» Directions for this task:
In the forum passage about the config checker, copy out everything from "Then it went" down to "so much anymore.", substituting "log files" for "logs".

» Exercise passage:
Then it went from that to a persistent notification - “the following components could not be loaded. please see the logs for details” - which those details used to be in the config checker box itself instead of buried in the logs.

now if there is an error it just fails silently. Unless you already know to look in the logs after every change just in the off-chance that something might have failed.

Evolution is supposed to be a good thing…right?

:wink:

I guess my basic point is that it used to be way more useful and with recent changes not so much anymore.

Yeah well. That feature is much more complex under the hood than what it may seem. I mean I don’t know the details of how it’s implemented in HA, but if something like this ever came up in a strategic dev meetings for our (commercial) application, I would veto it immediately and point out how much of a time and resource intensive nightmare this would be to maintain longterm (read - how much of a pain in the ass it would be).

The thing is, if you want something like that to work really reliably (ie. close to 100%), you need to build your entire component loading / init / run system around that. That comes with a high testing and maintenance workload and it’s a long term commitment that will limit you in all kind of ways. It may not even always be possible. Imagine a component that accesses a hardware resource (dunno, like a Z-something stick or some other hardware device with exclusive access) that gets configured over the YAML. Like maybe just a path to the ttyUSB device. In order to validate this path in the config, you will need to directly talk to the device, see if it responds, if it’s the right device and FW version, yadda yadda. The problem is, that device is currently in use. You can’t just query it like that from a second process, because it has exclusive access. So you would have to shut it down on the main process, do the validation query and then restart it on the main process. During that time you may incur data loss. And that’s just one example of many.

And then you will have to weigh this complexity against the benefits this feature actually provides. I wouldn’t be surprised if HA gradually moved away from this feature in the future. I would.

Edit: that said, the current message it shows is just plain weird.

As mentioned above the issue is that it used to work better than it does now so functionality has been removed for some reason. I’m not asking for it to work better than it did before - only the same.

I just want there to be a notification that there is a problem without needing to check the logs “just in case”.

I can’t see how that would be difficult seeing as the error checking is already there and the message already gets sent to the logs.

The system already knows there is a problem. It just doesn’t tell you unless you check the logs.

Why not as a minimum just also create a notification that there is a problem and even better just print the same log error message into the config check window so you don’t need to go digging for it in the system files?

1 Like

Joint position listings

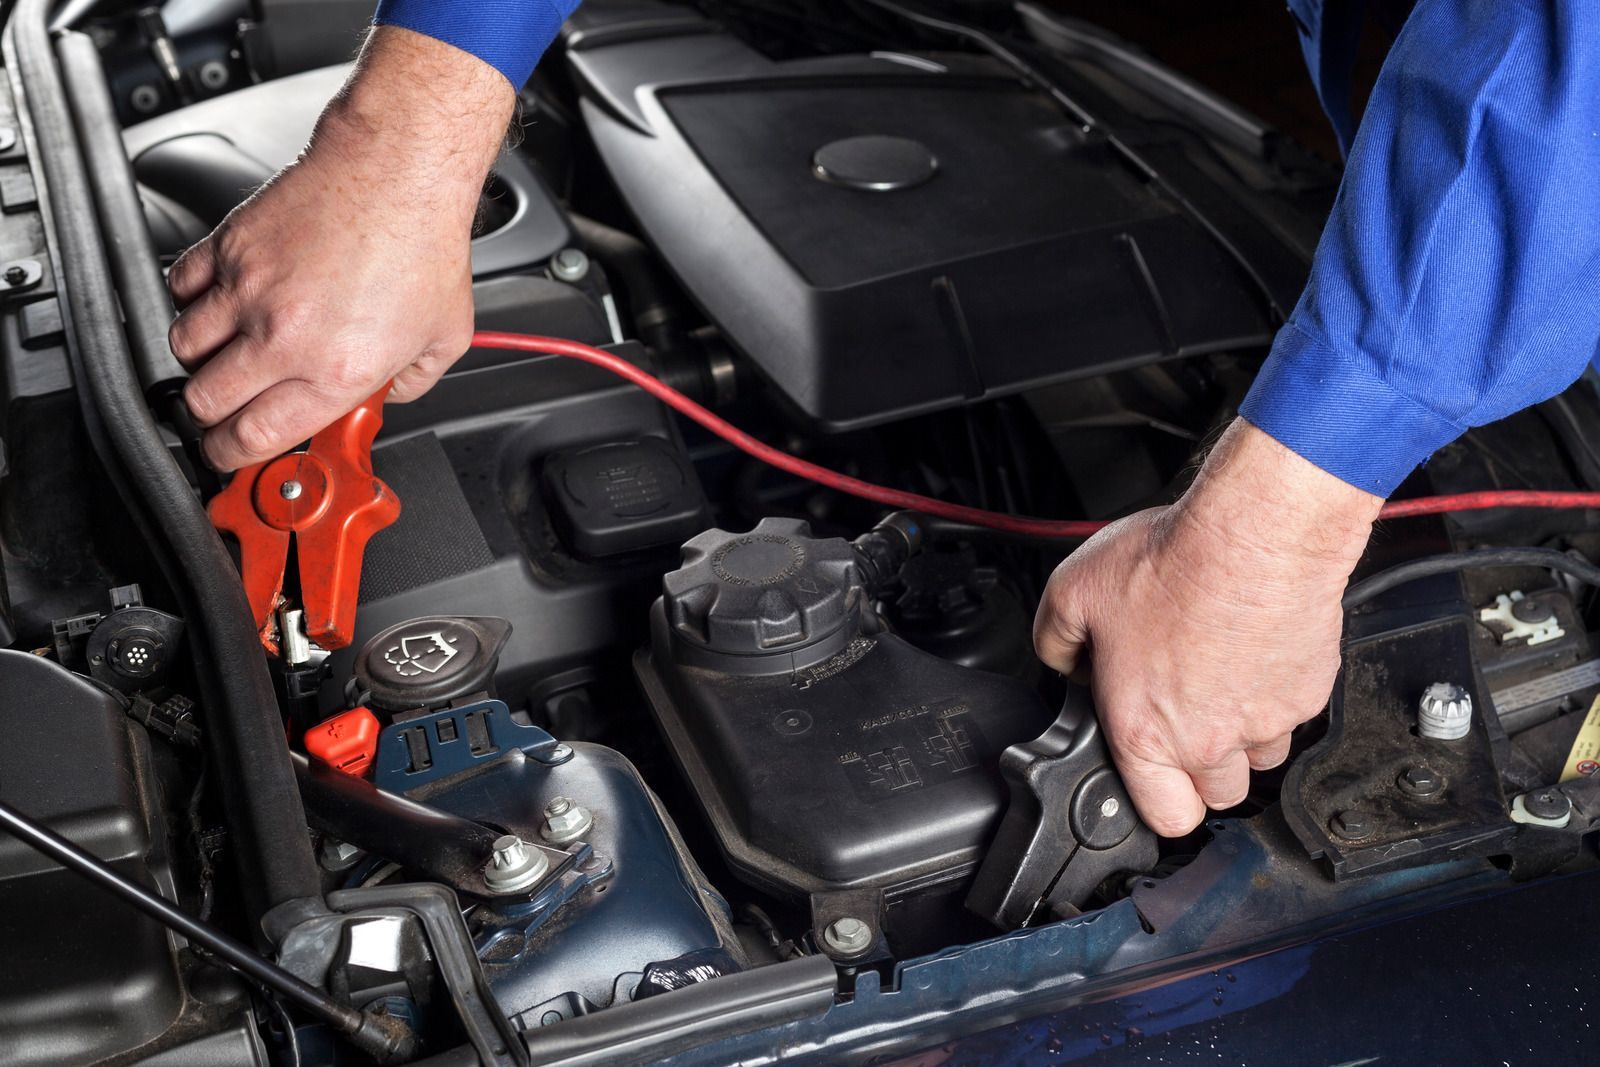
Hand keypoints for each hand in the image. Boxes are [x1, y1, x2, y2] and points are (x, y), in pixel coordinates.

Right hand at [167, 27, 514, 470]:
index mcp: (333, 371)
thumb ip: (410, 384)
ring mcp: (248, 291)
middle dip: (210, 415)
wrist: (396, 174)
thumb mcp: (443, 340)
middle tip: (227, 411)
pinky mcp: (229, 247)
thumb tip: (383, 399)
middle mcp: (283, 337)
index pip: (254, 438)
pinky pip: (179, 289)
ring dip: (200, 359)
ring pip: (183, 348)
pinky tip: (217, 303)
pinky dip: (189, 302)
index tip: (232, 455)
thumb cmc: (423, 247)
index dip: (233, 457)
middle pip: (204, 401)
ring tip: (228, 355)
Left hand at [1033, 419, 1381, 835]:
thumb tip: (1061, 661)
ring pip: (1261, 759)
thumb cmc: (1173, 563)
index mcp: (1145, 732)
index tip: (1154, 777)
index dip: (1157, 801)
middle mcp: (1209, 739)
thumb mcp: (1073, 593)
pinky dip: (1276, 695)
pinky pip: (1294, 716)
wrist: (1254, 534)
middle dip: (1201, 769)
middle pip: (1217, 796)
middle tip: (1186, 717)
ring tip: (1222, 682)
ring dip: (1243, 736)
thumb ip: (1056, 643)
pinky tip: (1254, 654)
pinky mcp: (1308, 694)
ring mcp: (1266, 721)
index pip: (1163, 817)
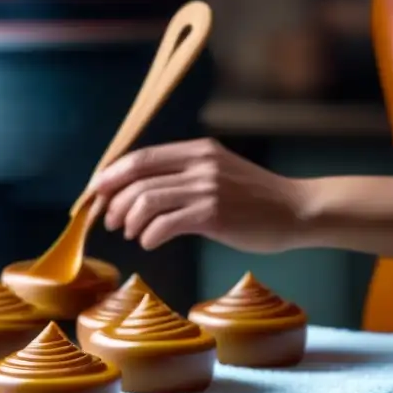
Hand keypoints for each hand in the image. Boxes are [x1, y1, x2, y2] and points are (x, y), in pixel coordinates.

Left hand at [88, 138, 308, 252]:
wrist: (296, 211)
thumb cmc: (255, 199)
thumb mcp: (219, 172)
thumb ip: (186, 174)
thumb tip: (139, 189)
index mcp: (198, 150)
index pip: (141, 157)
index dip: (112, 175)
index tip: (96, 193)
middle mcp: (200, 164)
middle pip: (138, 176)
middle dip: (113, 200)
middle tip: (109, 220)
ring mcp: (207, 188)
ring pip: (147, 200)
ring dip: (129, 220)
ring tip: (131, 233)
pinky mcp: (214, 215)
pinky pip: (165, 224)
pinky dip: (148, 235)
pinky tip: (149, 242)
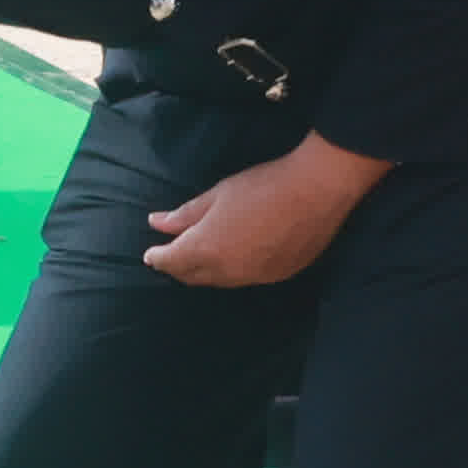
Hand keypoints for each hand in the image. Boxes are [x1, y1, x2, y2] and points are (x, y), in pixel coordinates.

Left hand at [140, 134, 389, 287]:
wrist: (317, 190)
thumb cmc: (263, 186)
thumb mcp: (217, 195)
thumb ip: (185, 215)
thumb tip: (155, 224)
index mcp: (207, 248)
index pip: (171, 262)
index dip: (158, 258)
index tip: (150, 253)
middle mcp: (228, 271)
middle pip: (192, 276)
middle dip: (178, 267)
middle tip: (171, 254)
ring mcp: (255, 277)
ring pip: (219, 281)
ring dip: (204, 271)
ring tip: (198, 257)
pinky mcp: (278, 276)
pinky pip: (244, 279)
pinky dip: (231, 271)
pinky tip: (232, 257)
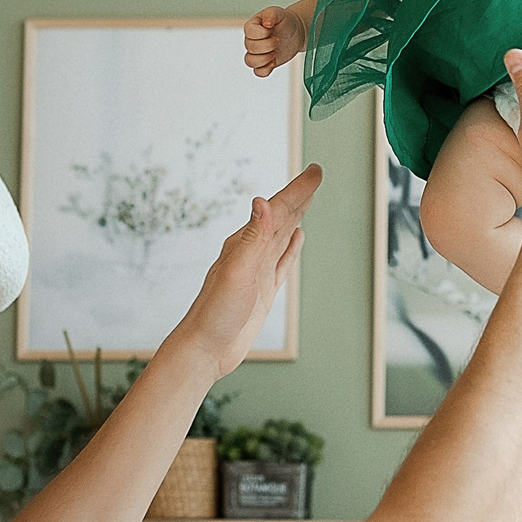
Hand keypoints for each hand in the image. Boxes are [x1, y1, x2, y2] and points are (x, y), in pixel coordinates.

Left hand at [171, 165, 320, 374]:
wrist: (205, 350)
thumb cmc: (215, 314)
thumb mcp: (236, 272)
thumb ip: (252, 238)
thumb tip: (262, 202)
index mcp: (245, 244)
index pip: (277, 210)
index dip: (298, 190)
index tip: (315, 171)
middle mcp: (251, 253)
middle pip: (281, 217)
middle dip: (300, 196)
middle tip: (316, 174)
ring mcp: (258, 271)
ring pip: (283, 236)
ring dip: (296, 216)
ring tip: (308, 198)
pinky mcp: (263, 290)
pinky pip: (282, 261)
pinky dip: (292, 246)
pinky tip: (297, 237)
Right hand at [245, 5, 307, 75]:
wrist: (295, 33)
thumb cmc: (285, 21)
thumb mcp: (279, 13)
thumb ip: (271, 14)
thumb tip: (266, 23)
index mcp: (252, 27)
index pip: (249, 32)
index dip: (263, 34)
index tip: (272, 30)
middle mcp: (251, 41)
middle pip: (250, 48)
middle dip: (268, 46)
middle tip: (278, 41)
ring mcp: (256, 53)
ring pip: (250, 62)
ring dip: (264, 59)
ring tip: (275, 53)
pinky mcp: (264, 64)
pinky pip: (258, 72)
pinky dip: (266, 70)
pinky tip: (274, 62)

» Answer below:
Then it went from that to a persistent notification - “the following components could not be loaded. please see the log files for details” - which those details used to be in the config checker box itself instead of buried in the log files.

now if there is an error it just fails silently. Unless you already know to look in the log files after every change just in the off-chance that something might have failed.

Evolution is supposed to be a good thing…right?

:wink:

I guess my basic point is that it used to be way more useful and with recent changes not so much anymore.